Oasis for Girls Herstory
The Oasis co-founders, Ly Nguyen and Jill Pfeiffer, met in 1997 while interviewing for the same job at the SOMA Teen Center. Ly was a San Francisco native who had recently returned to the city from college and Jill had recently moved from the Midwest. They were both hired at the Teen Center and became fast friends, sharing a love and passion for working with youth. At this time, the first dot.com boom was emerging and techies began to populate the traditionally low-income neighborhood, displacing many locals.
Ly and Jill quickly noticed that young women from the community were not engaged in many of the Teen Center's programs and saw the young women weren’t speaking up if boys were present. Together they founded a Friday night "Girls Group" that included neighborhood girls who were Filipino, Vietnamese, Russian, and South Asian immigrants. The group evolved to become a safe space where the girls came together to watch films, do art, and cook their native dishes together. Through the group, Ly and Jill met the girl’s multi-generational family members and became familiar faces in the neighborhood. This enabled them to build the trust they needed to help launch the grassroots initiative, a safe space for girls.

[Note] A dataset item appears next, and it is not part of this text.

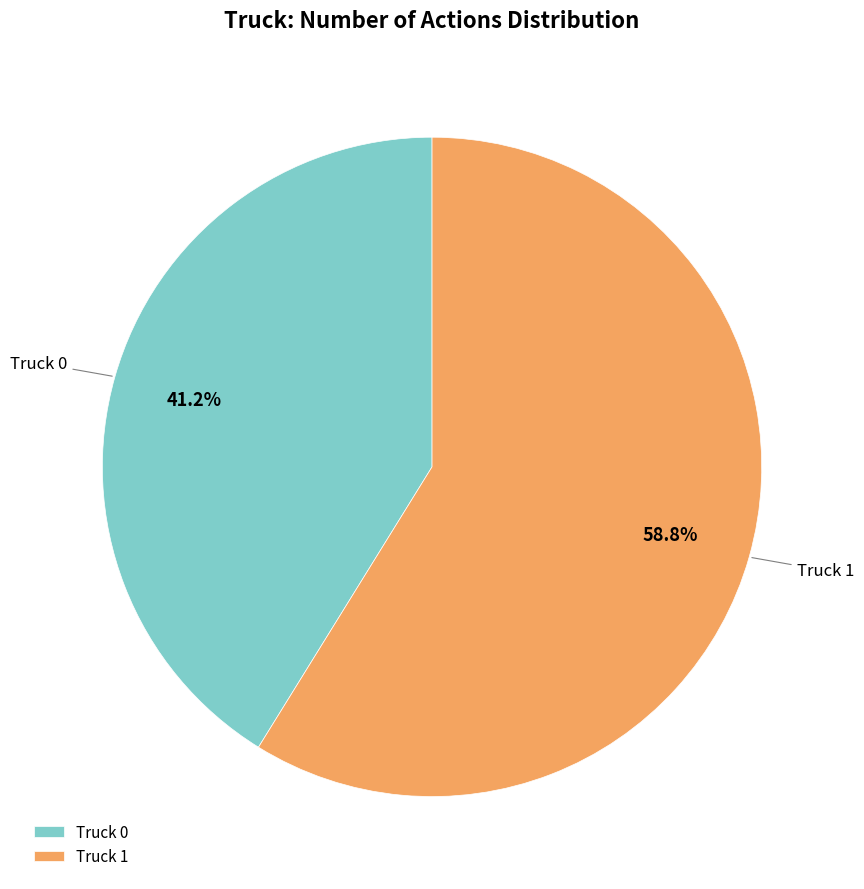

To the nearest percent, what percentage of the pie is Truck 1?

59%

The group quickly became very popular, making it clear that there was an unmet need in SOMA- and this was the catalyst that created Oasis for Girls. Ly and Jill relied on support of their mentors and grant officers who were willing to take a risk on them. The San Francisco Foundation and a private donor gave the initial idea a real jumpstart. Due to the small size of the first Oasis office (generously donated by TODCO), the initial Oasis offerings were remote programs including "Oasis To Go", which offered arts programming to young women living in temporary transitional housing and juvenile halls. Over time, a village of professional women and men who believed in the vision provided resources to fulfill the dream, rent space, and open up a true physical Oasis. Oasis’ first landlord turned down a year’s worth of upfront rent from a local tech worker and instead chose to rent to Oasis.
Over time, Oasis experimented with various types of programming, hosted talented interns, and grew the Oasis family tenfold. As an organization Oasis has weathered many storms, but the mission has remained the same - partner with young women of color, aged 14-18, from under-resourced communities in San Francisco to cultivate the skills, knowledge, and confidence to discover their dreams and build strong futures. In reflecting back to the organization's earliest days, Ly and Jill both feel a tremendous sense of gratitude to everyone who believed in them and gratitude towards the young women who gave them the space to experiment, laugh, cry and grow together. Ly and Jill, are dear friends to Oasis to this day, and continue to sight the creation of Oasis as one of their proudest accomplishments!